> Web document revisions:
● ● ● ● ● ● ●

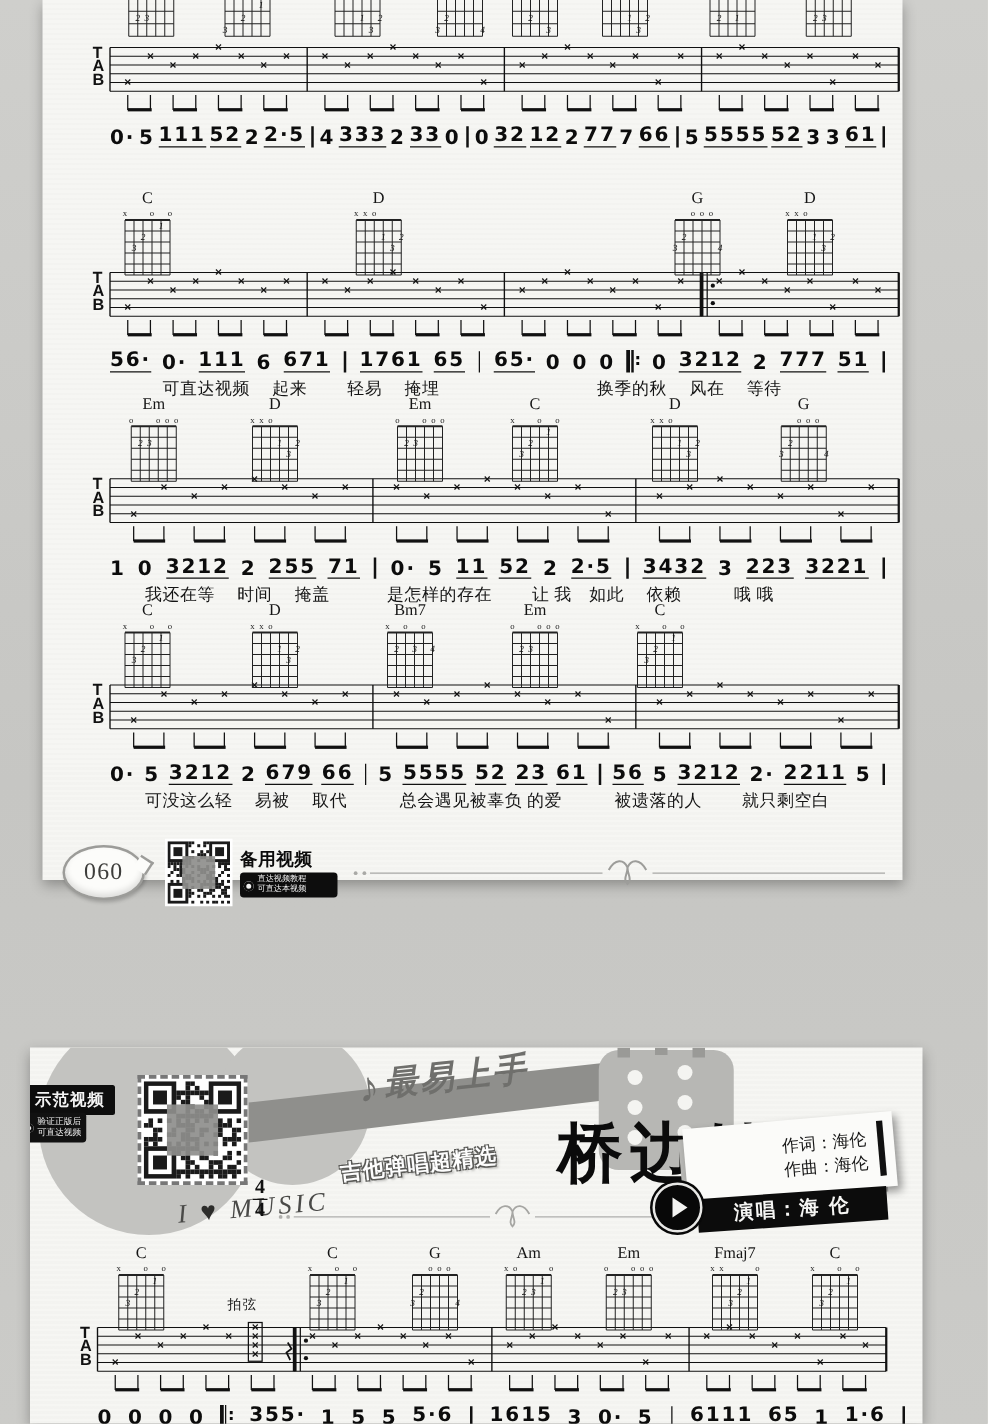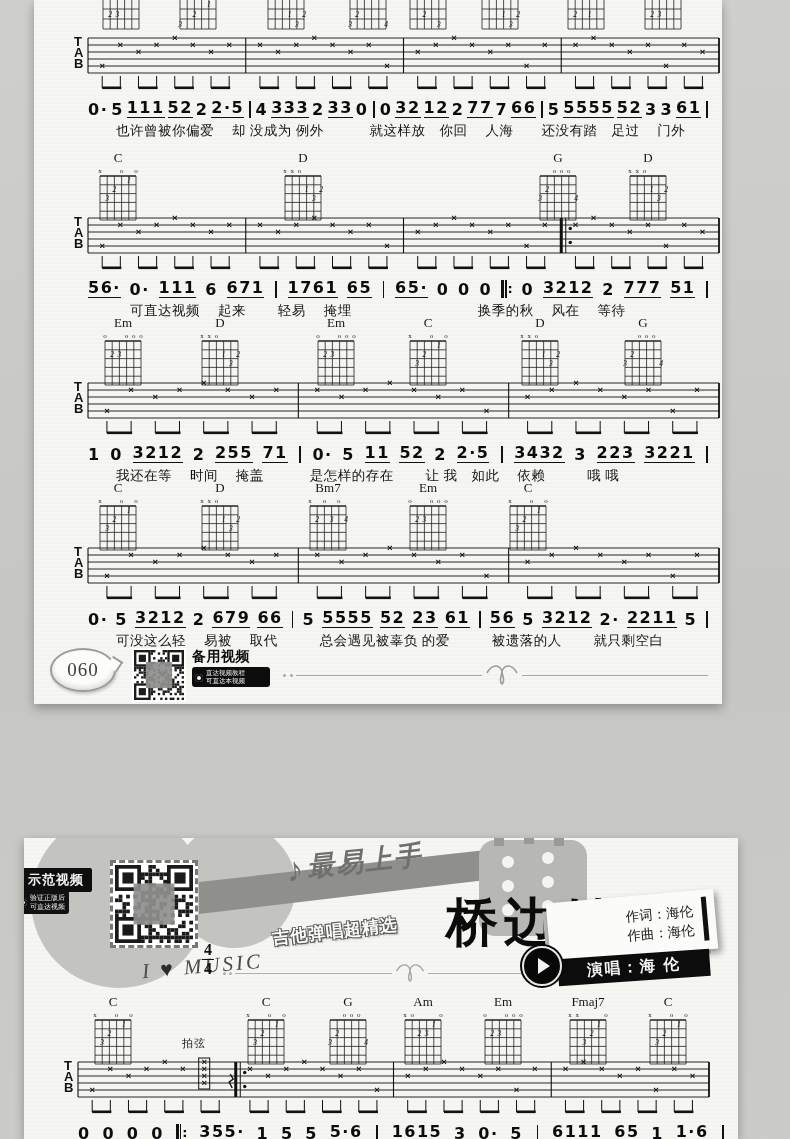--- a/index.html
+++ b/index.html
@@ -365,7 +365,6 @@
           <span class="grp u">61</span>
           <span class="nbar"></span>
         </div>
-        <div class="lyr">　也许曾被你偏爱　 却 没成为 例外　　　 就这样放　你回　 人海　　还没有踏　足过　 门外</div>
       </div>
     <div class="system" id="sys2">
         <div class="chordrow">

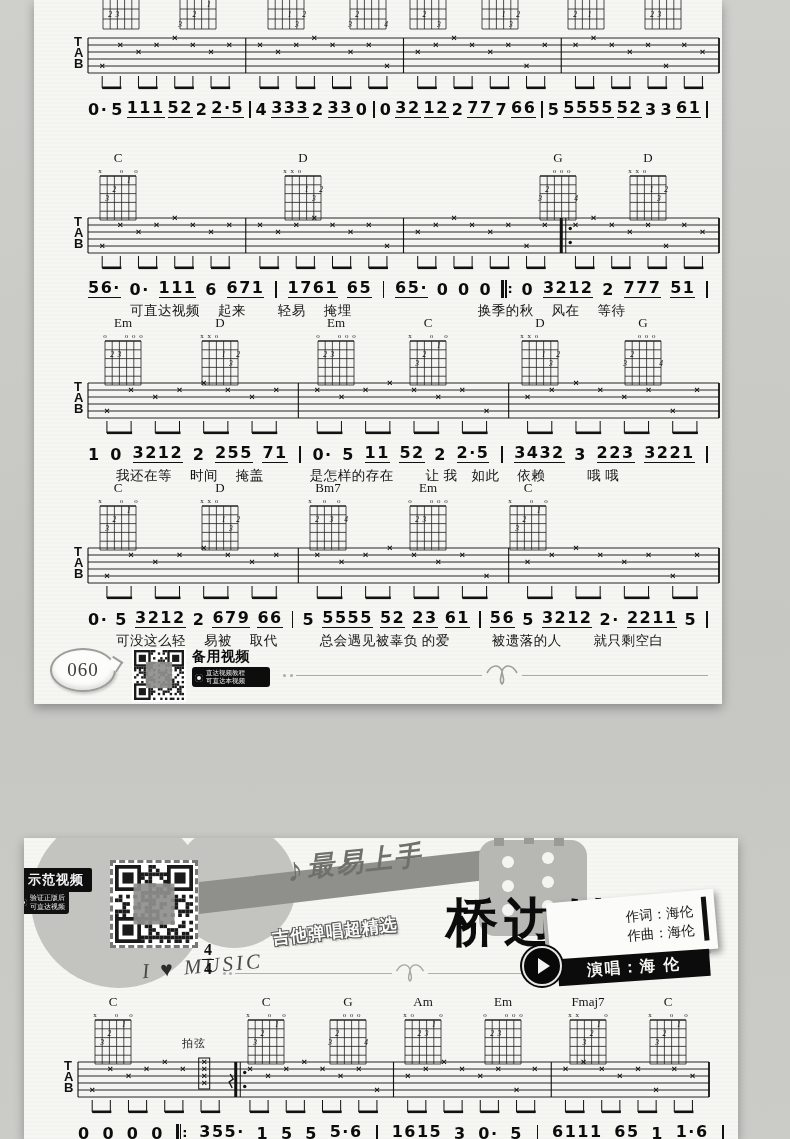--- a/index.html
+++ b/index.html
@@ -43,8 +43,8 @@
     font-family:"Liberation Serif",serif;letter-spacing:.5px;white-space:pre;}
 
   
-  #p1footer{position:absolute;left:16px;right:14px;top:648px;height:54px;
-    display:flex;}
+  #p1footer{position:absolute;left:16px;right:14px;top:671px;height:54px;
+    display:flex;align-items:center;}
   #pageBadge{position:relative;width:62px;height:40px;border:2px solid #9c9c99;border-radius:50%;
     background:#fcfcfa;box-shadow:inset 0 -3px 5px rgba(0,0,0,.12),1px 2px 3px rgba(0,0,0,.2);
     display:flex;align-items:center;justify-content:center;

● ● ● ● ● ● ●

> TASK OBJECTIVE:
Reply with nothing but the number of lines in the entries above that hold the string "align".

> EXERCISE OUTPUT:
2